Din yararlı, toplum dışı, topluma aykırı dürtüleri terbiye etmeye destek olmuştur, ancak yeterli sonuçlar getirdiği söylenemez. İnsanları, daha ahlaklı kılmadığı gibi, insanların acılarını azalttığı kadar, onlara acı da getirmiştir.
Her şeyin başlangıcı olan hipnoz sonrası anımsama güçlükleri çelişkilerinden başlayıp, haz ilkesi üzerinden ölüm dürtüsüne uzanan ve babanın öldürülmesi ve kökü kazınmaz suçluluk duygusu’nda noktalanan en zahmetli bir yol! Freud’un kendisini Musa ile özdeşleştirmesi, bilerek gerçekleştirilmiş, açıklaması olan bir olaydı.

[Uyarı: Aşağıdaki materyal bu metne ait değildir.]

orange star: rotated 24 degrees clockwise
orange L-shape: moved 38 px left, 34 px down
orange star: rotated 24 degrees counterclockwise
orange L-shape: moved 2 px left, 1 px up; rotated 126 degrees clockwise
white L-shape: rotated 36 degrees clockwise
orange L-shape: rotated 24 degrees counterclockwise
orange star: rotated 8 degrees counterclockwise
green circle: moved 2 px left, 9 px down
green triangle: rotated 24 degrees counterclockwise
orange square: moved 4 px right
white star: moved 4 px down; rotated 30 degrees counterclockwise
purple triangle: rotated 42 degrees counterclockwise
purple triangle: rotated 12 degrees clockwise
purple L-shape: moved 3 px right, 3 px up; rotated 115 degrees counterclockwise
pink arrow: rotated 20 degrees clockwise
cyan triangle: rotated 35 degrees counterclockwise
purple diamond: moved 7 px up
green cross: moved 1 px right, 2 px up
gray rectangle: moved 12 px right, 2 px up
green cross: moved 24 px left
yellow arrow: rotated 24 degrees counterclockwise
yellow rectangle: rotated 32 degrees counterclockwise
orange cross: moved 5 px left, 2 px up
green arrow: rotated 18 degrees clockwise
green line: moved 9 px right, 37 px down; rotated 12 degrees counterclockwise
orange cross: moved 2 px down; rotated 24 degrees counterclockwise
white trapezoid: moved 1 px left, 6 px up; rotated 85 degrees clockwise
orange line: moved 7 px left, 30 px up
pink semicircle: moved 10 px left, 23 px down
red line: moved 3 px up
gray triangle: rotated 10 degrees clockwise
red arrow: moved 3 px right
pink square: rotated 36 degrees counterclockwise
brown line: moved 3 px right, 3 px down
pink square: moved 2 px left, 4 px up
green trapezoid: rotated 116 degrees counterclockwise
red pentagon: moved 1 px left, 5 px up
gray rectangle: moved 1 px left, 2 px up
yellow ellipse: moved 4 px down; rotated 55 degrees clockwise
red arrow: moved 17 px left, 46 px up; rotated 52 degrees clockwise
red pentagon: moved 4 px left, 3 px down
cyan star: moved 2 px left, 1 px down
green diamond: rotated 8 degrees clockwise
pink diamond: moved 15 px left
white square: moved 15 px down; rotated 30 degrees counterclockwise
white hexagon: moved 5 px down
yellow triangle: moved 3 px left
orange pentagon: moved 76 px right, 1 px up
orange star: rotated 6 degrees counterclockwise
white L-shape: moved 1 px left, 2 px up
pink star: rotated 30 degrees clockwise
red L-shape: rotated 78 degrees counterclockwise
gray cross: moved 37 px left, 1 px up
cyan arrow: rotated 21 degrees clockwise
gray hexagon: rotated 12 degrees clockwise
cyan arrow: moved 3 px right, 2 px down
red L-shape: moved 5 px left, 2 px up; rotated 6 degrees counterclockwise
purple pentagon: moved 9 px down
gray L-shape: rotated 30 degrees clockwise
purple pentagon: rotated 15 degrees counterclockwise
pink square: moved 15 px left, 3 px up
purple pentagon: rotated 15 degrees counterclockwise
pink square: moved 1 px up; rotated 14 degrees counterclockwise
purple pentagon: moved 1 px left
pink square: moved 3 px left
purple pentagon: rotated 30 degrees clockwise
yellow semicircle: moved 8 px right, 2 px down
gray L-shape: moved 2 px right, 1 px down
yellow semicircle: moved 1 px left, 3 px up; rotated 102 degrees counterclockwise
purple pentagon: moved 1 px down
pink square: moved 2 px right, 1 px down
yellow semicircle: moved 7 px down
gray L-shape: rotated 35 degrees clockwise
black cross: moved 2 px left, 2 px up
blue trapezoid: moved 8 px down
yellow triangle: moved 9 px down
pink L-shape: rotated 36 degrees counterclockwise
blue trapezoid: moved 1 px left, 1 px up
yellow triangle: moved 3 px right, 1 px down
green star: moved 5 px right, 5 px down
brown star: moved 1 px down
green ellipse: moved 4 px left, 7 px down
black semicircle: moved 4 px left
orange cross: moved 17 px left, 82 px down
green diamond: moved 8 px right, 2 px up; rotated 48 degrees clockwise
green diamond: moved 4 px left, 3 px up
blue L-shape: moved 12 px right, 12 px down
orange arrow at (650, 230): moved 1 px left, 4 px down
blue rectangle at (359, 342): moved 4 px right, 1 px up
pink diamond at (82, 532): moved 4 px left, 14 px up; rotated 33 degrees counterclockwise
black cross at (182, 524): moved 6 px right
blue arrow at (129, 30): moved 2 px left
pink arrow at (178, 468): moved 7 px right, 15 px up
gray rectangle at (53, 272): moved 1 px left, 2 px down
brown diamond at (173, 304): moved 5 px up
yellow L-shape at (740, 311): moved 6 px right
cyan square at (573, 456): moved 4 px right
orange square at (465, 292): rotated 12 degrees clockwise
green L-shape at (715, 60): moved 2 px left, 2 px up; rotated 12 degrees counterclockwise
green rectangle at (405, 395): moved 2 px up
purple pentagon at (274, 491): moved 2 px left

Eskiden kendisini Christof Colombus ile karşılaştırmıştı. Fliess’e yazdığı bir mektupta şöyle der: Anlayacağın ben bilim adamı hiç değilim, gözlemci, denemeci, düşünür de değilim. Ben fatih ruhu olan, serüvenciden başka bir şey değilim. (...) (1 Şubat 1910 tarihli mektup) Colombus bir anakara bulmuş, ama ona adını vermemişti. Musa halkını kutsal topraklara götürmüş, ama kendisi oralara ulaşamamıştı. Freud, buluşlarından herhangi kazanımlar elde etmeyeceğinden emindi.